RECORDS SUPPLIED below:
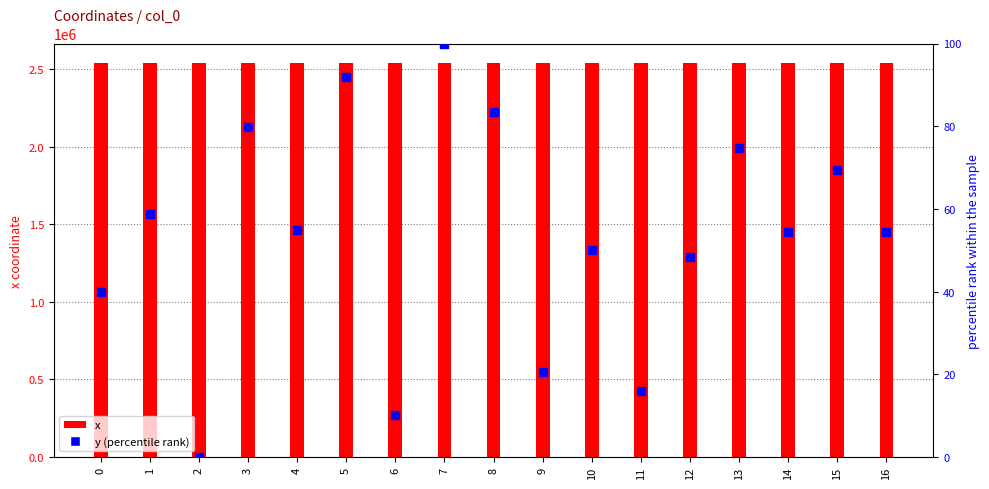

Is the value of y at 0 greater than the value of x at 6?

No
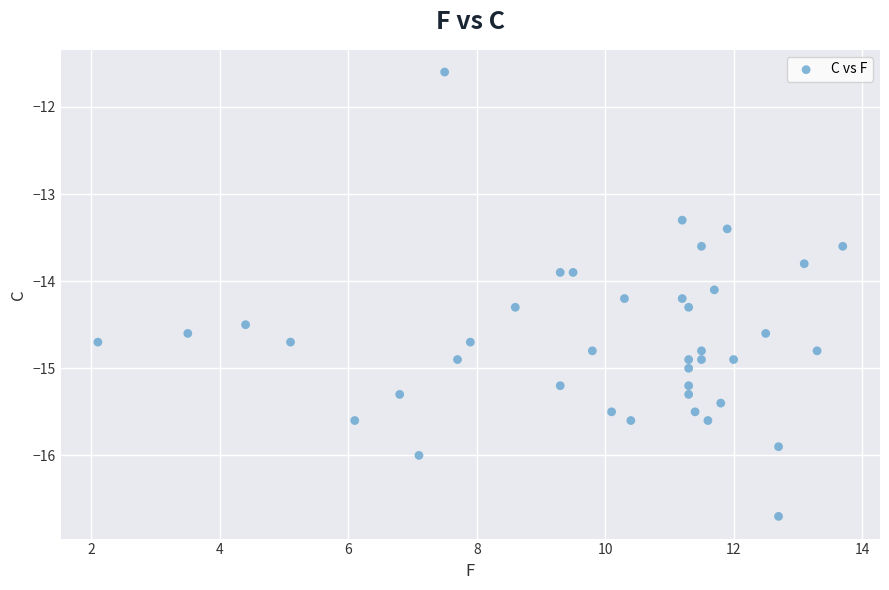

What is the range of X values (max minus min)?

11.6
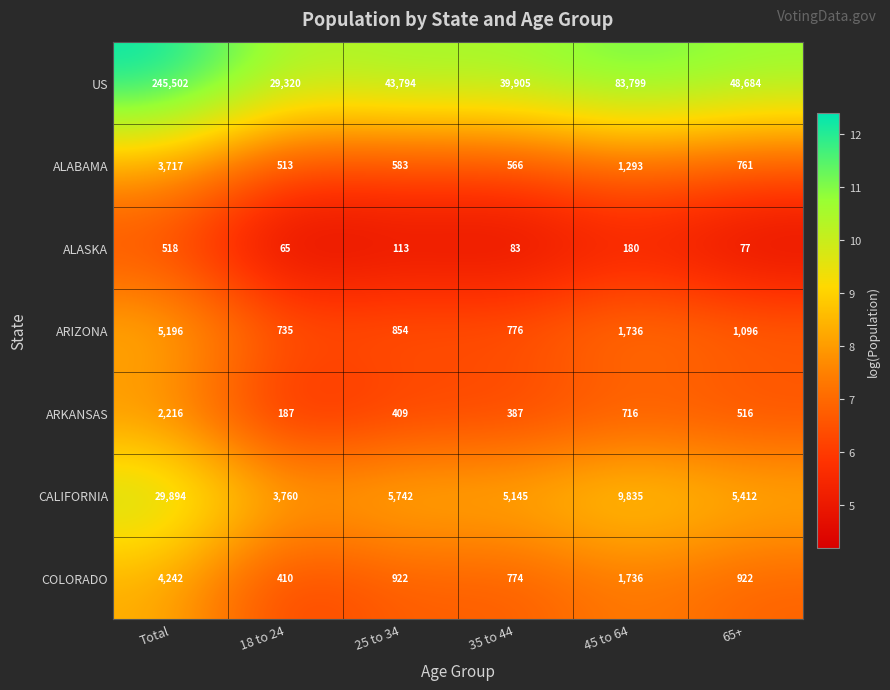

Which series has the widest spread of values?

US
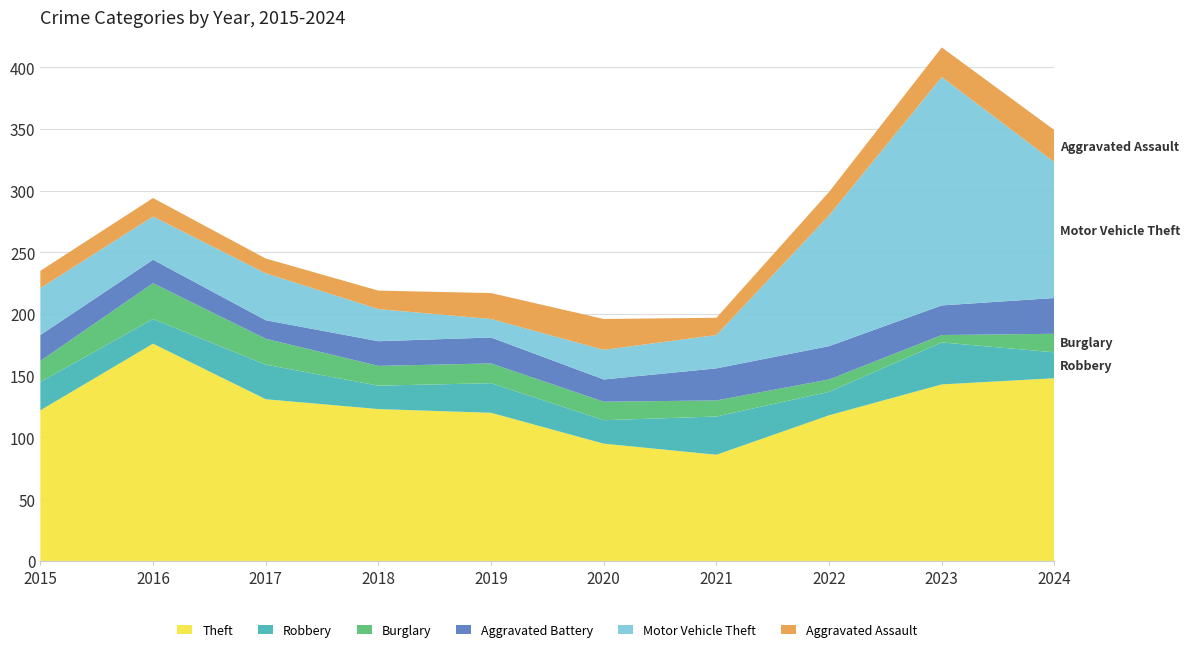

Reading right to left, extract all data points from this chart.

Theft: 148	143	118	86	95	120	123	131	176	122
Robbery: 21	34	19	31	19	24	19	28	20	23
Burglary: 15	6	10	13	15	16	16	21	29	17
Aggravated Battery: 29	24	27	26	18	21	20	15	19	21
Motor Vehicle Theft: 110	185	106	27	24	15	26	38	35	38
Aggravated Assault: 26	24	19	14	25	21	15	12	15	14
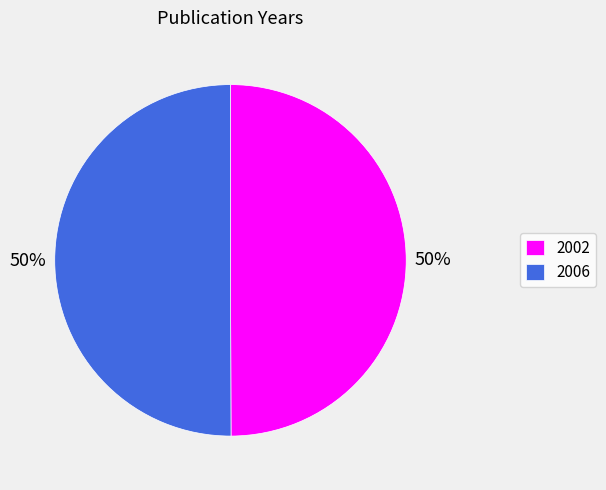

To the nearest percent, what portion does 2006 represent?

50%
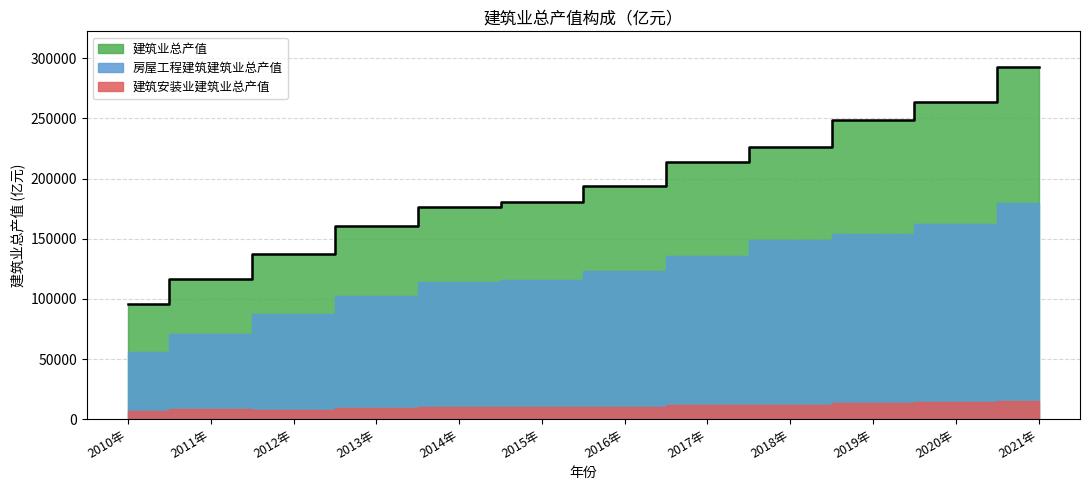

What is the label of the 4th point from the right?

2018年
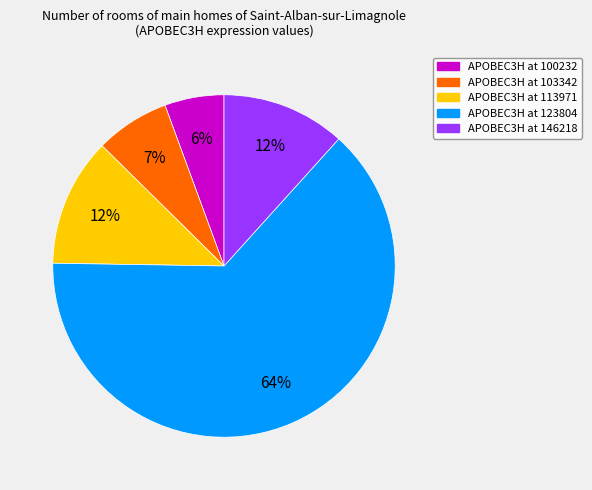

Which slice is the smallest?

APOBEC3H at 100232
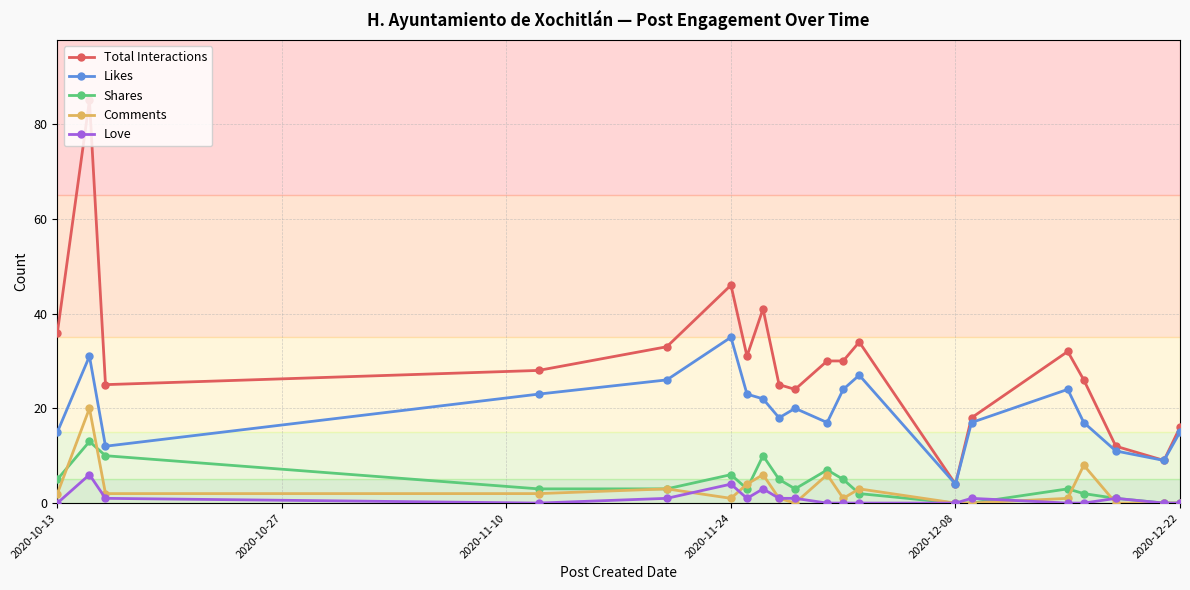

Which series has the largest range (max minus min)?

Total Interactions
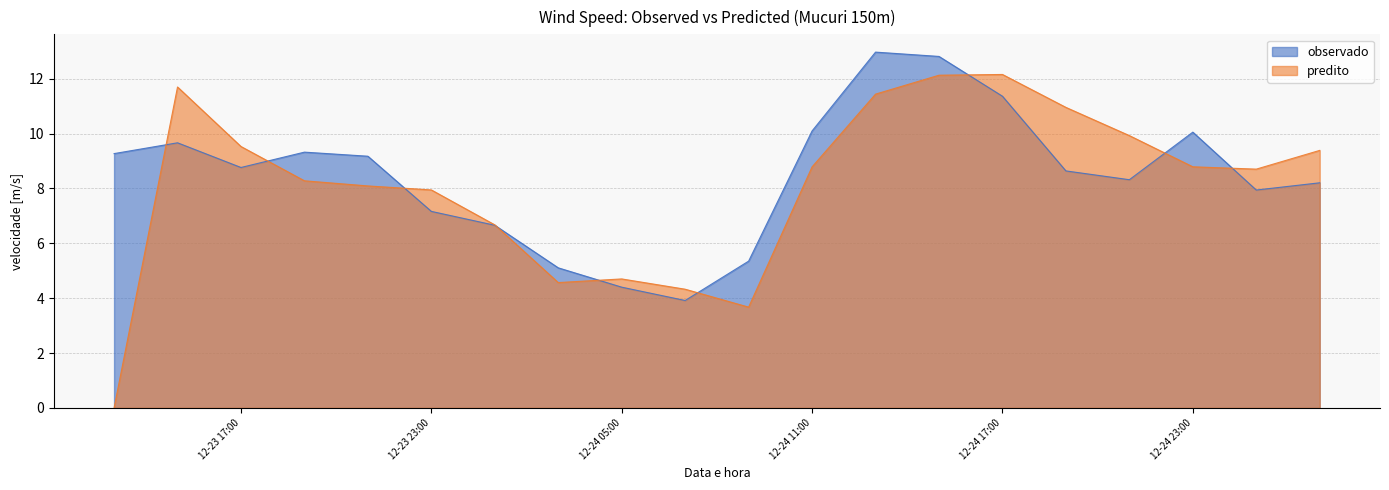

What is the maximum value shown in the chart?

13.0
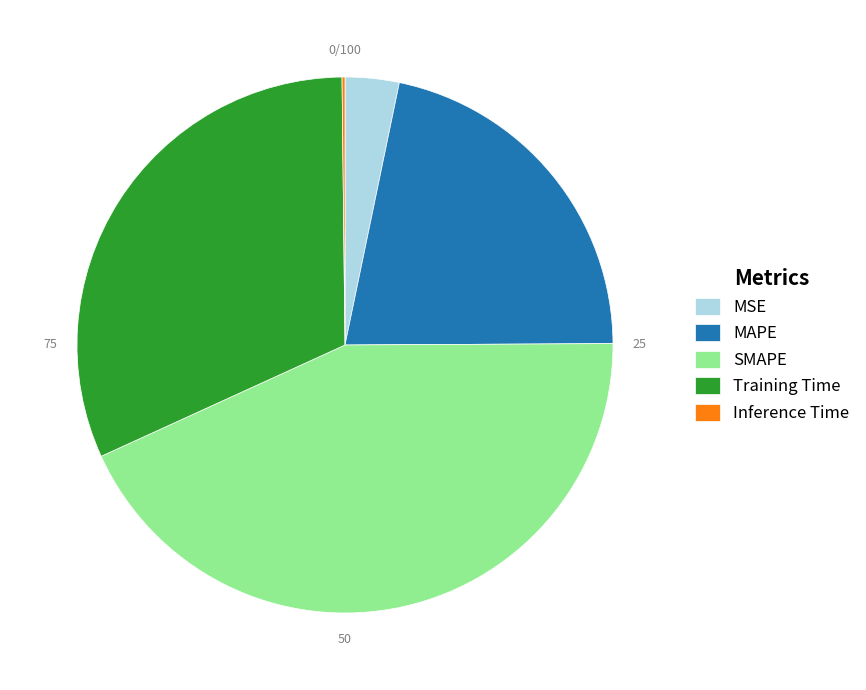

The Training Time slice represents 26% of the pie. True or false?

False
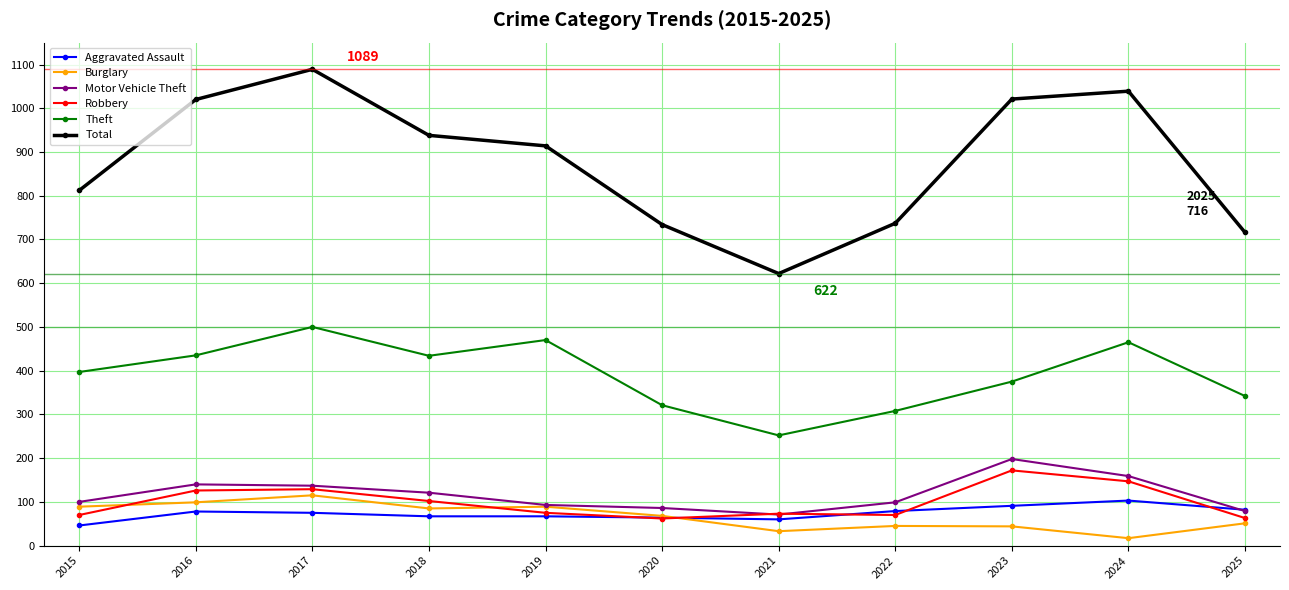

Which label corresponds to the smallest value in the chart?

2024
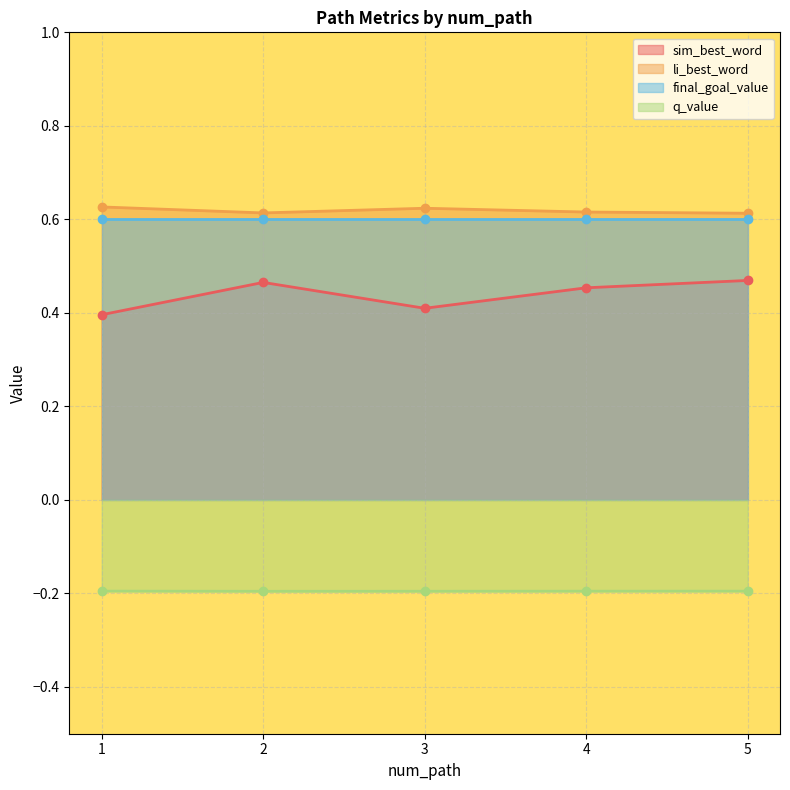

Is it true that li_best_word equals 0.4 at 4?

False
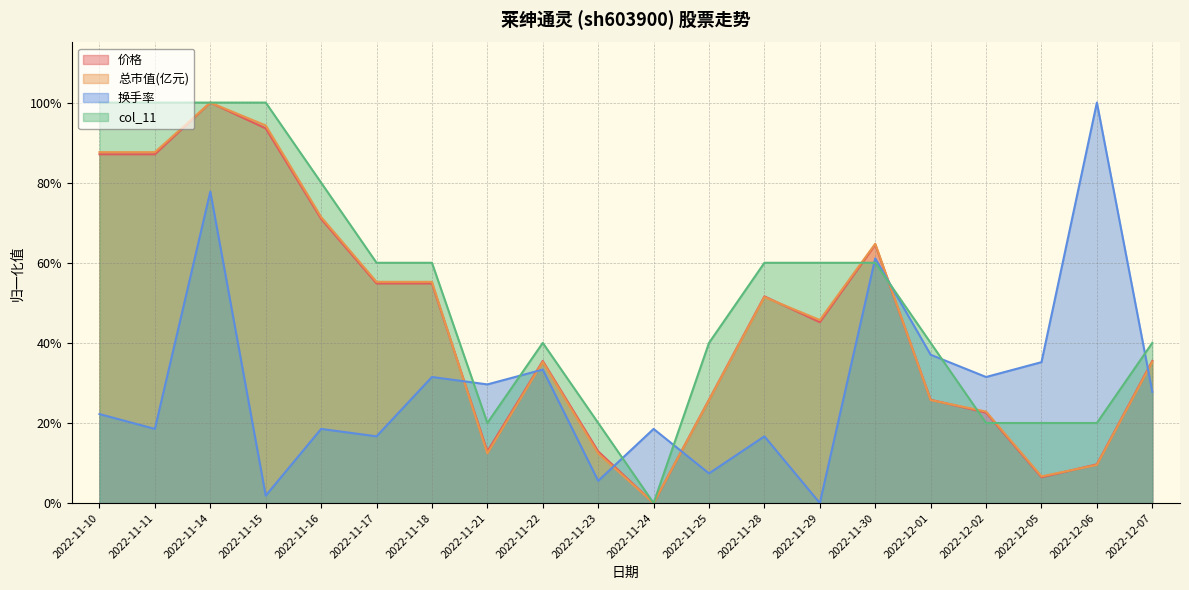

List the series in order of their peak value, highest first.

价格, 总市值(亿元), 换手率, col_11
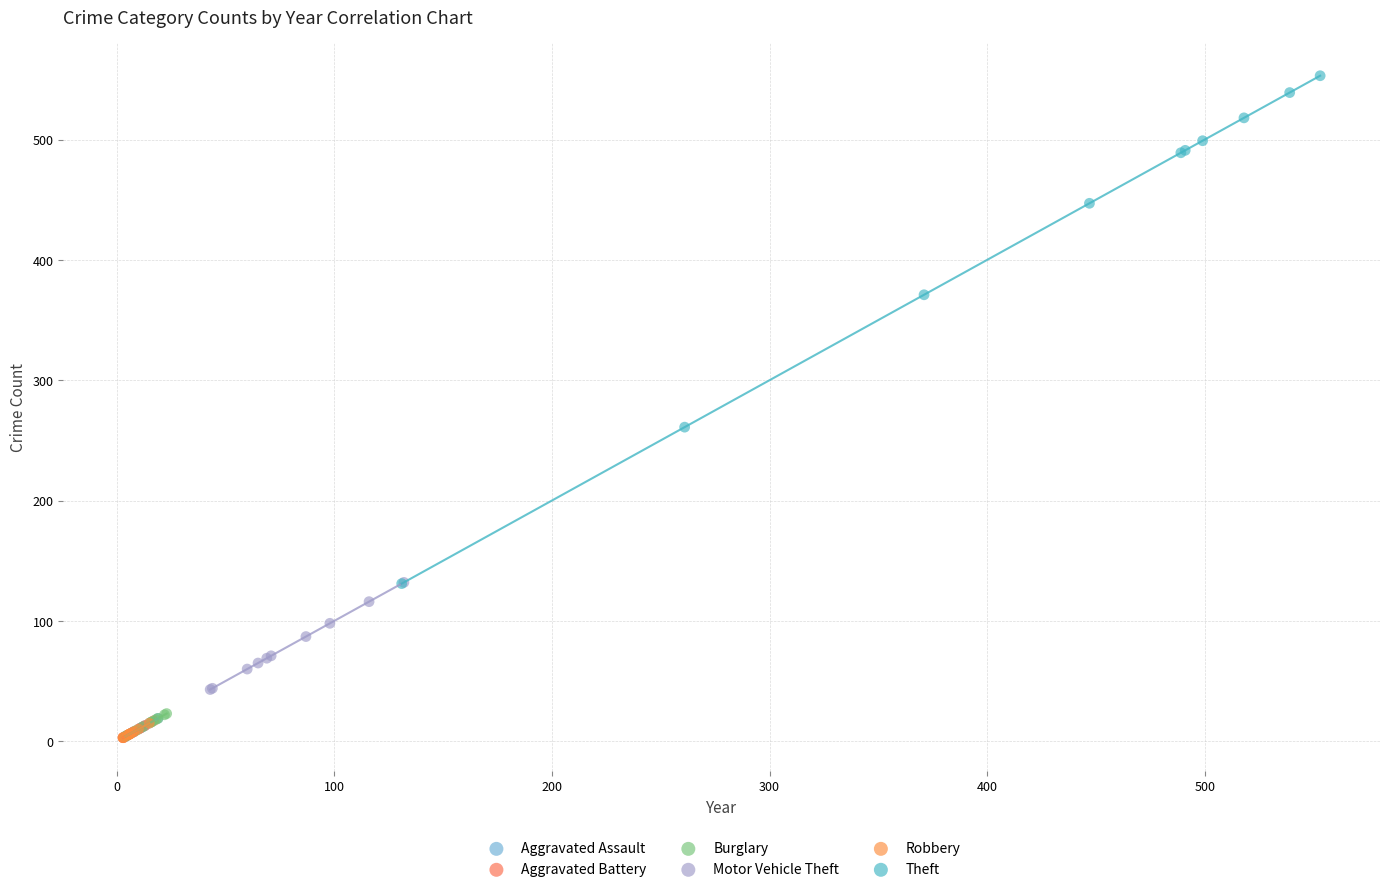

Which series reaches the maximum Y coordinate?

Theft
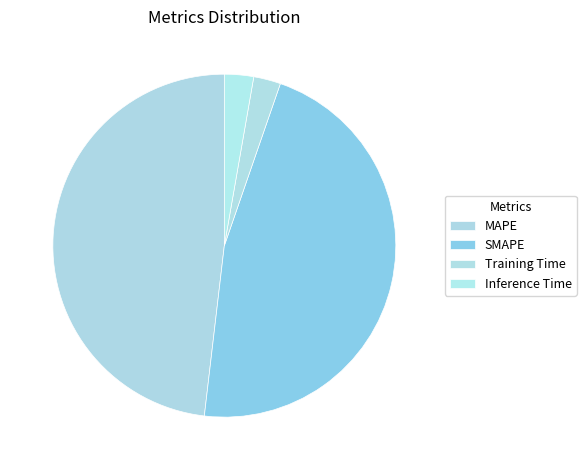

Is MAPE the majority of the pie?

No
End of RECORDS SUPPLIED.
• [EXERCISE DETAILS]:
Render the records as a Markdown table with the columns Row and Line, starting at the beginning of the records and ending at the line that contains "Reading right to", both included. Number each line in Row, and leave out blank lines and the pictures.

• [RESPONSE TO THIS EXERCISE]:
| Row | Line |
|---|---|
| 1 | Is the value of y at 0 greater than the value of x at 6? |
| 2 | No |
| 3 | What is the range of X values (max minus min)? |
| 4 | 11.6 |
| 5 | Which series has the widest spread of values? |
| 6 | US |
| 7 | Reading right to left, extract all data points from this chart. |